Exercise directions: Pull out each line in the rows below that contains the string "with", and copy it whole. Case counts.

Information provided:
——
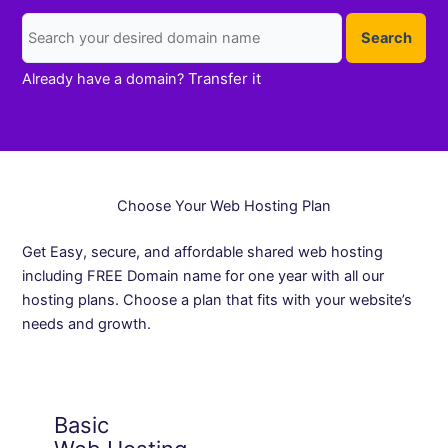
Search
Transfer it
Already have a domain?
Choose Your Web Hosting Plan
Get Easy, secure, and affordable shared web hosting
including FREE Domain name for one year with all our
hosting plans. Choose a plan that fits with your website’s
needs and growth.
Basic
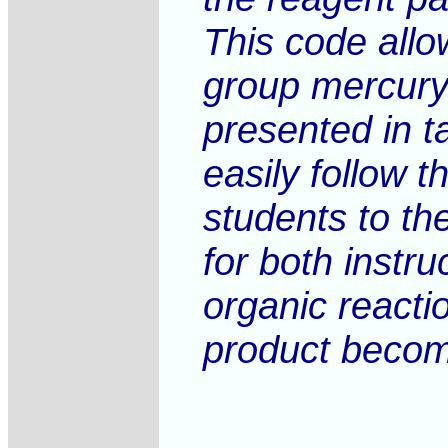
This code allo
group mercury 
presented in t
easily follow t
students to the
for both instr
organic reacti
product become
——
Written reply:
including FREE Domain name for one year with all our
hosting plans. Choose a plan that fits with your website’s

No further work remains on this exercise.